2009年2月4日水曜日

Soviet Collapse triggers Revolution and Mutiny


Victim to a two-pronged assault from both American and UIR forces, the Soviet frontier armies were swiftly overwhelmed. Allied and Republic columns drove in their separate directions, seizing countless Russian cities and enveloping hundreds of thousands of Soviet troops. As Red Army High Command began to collapse, riots broke out in Moscow and St. Petersburg against the Communist regime. Soviet troops around the capital began to desert and join the swiftly-growing resistance to Soviet rule which nearly all agreed was chiefly responsible for the military disasters Russia was suffering. The Premier's Latvian Guard was besieged in the Kremlin and overwhelmed. The final fate of Vladimir Taftikov is not known; some sources say he escaped disguised as a milk-maid, throwing his great seal in the Moskva River, others state that he was shot by traitorous guards. Despite the overthrow of Soviet authority in Moscow and St.Petersburg, American and UIR forces quickly closed in and swept aside the disorganized defences.
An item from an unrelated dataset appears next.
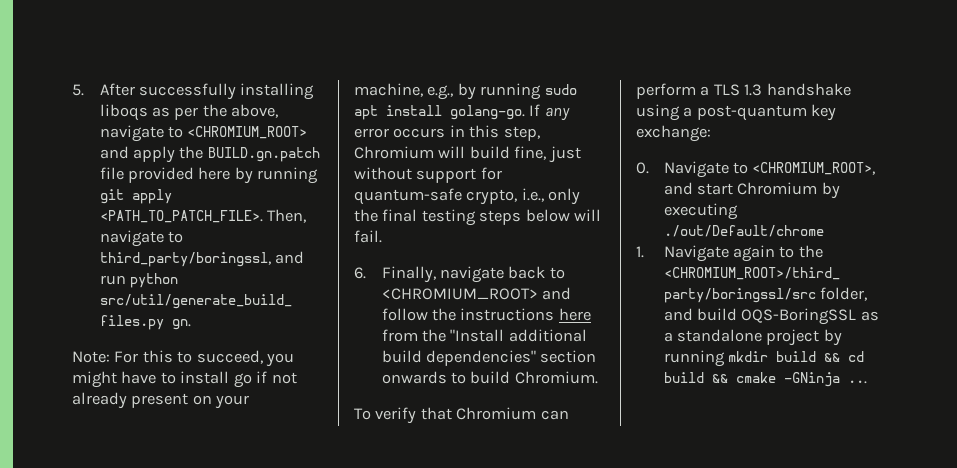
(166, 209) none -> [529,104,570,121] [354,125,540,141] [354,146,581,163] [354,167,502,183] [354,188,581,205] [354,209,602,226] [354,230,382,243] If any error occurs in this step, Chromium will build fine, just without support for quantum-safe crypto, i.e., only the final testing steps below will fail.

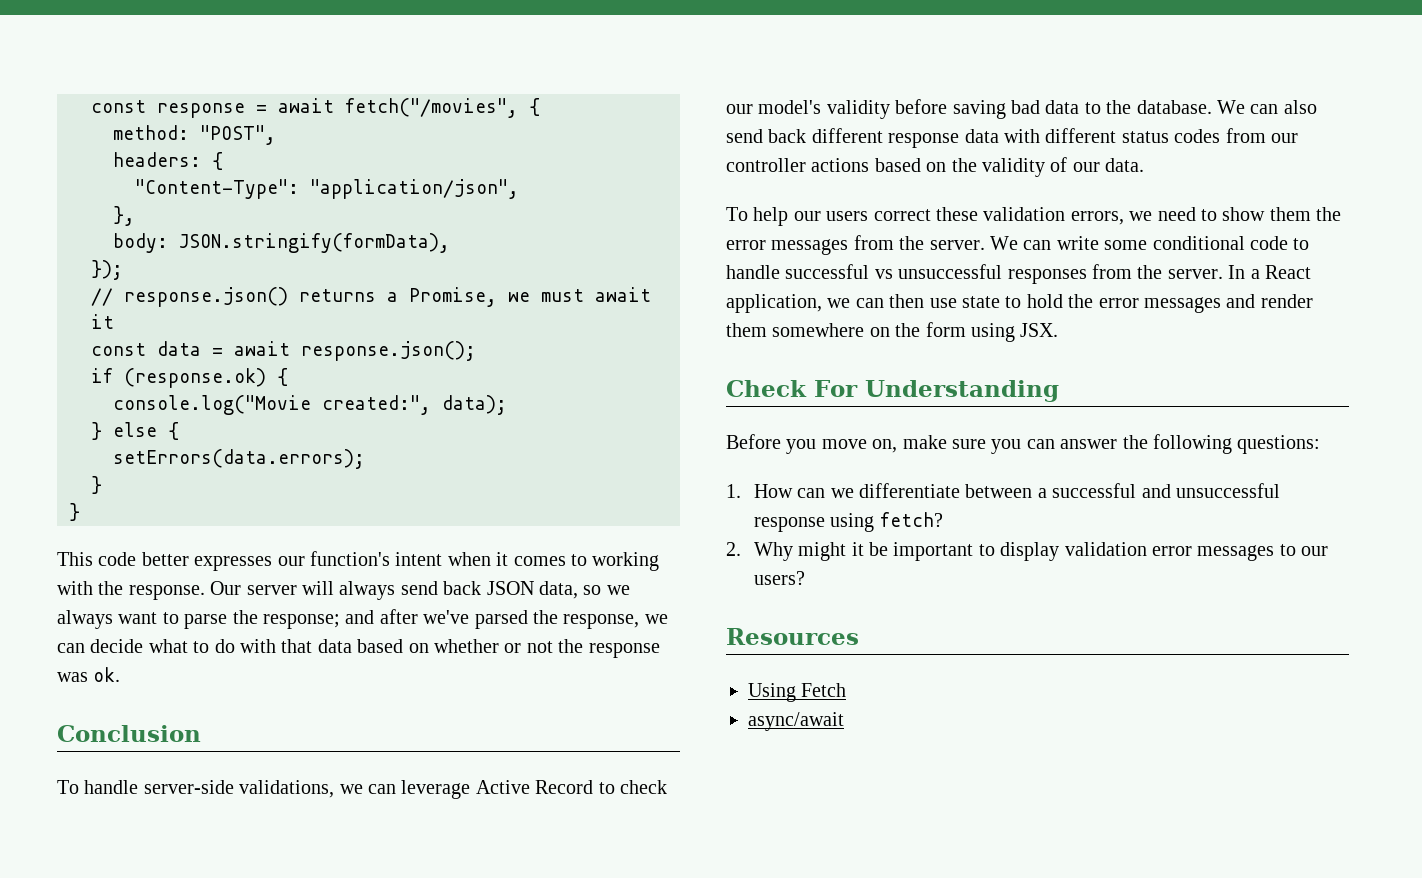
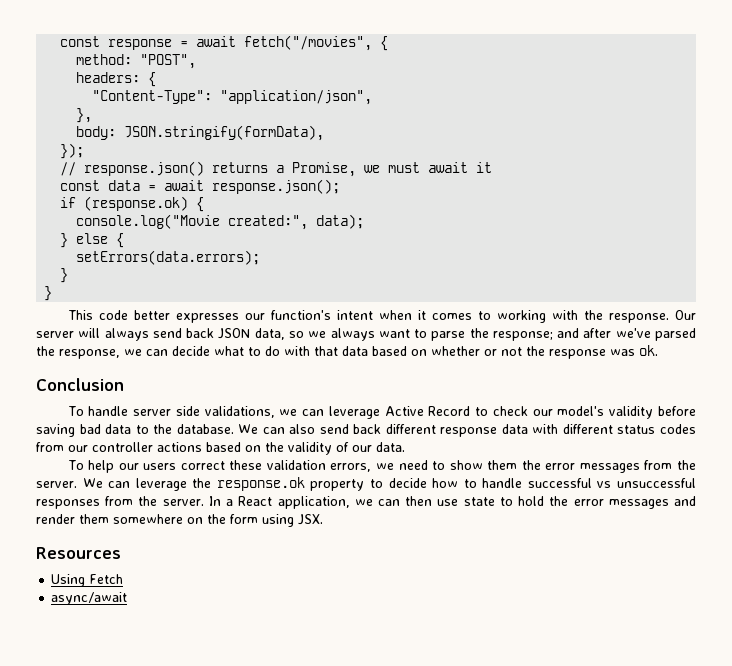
[143,780,234,794] server-side -> [133,406,200,416] server side
[1056,236,1288,250] write some conditional code -> [135,477,459,491] leverage the response.ok property to decide how
[726,380,1059,402] [726,434,1321,454] [726,483,1281,498] [753,512,943,532] [726,542,1329,561] [753,571,805,585] // Check For Understanding // Before you move on, make sure you can answer the following questions: // 1. How can we differentiate between a successful and unsuccessful response using fetch? // 2. Why might it be important to display validation error messages to our users? -> (323, 519) none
Soon all of Russia proper was under foreign occupation, although many European nations still lay under Russian occupation.

In response to events in Russia, the armies of the front quickly purged their ranks of any who remained loyal to Communism. The newly-formed general staff in their headquarters in Warsaw declared themselves the 'Russian government in exile' dedicated, no longer dedicated to spreading communism but to freeing their homeland from its occupiers.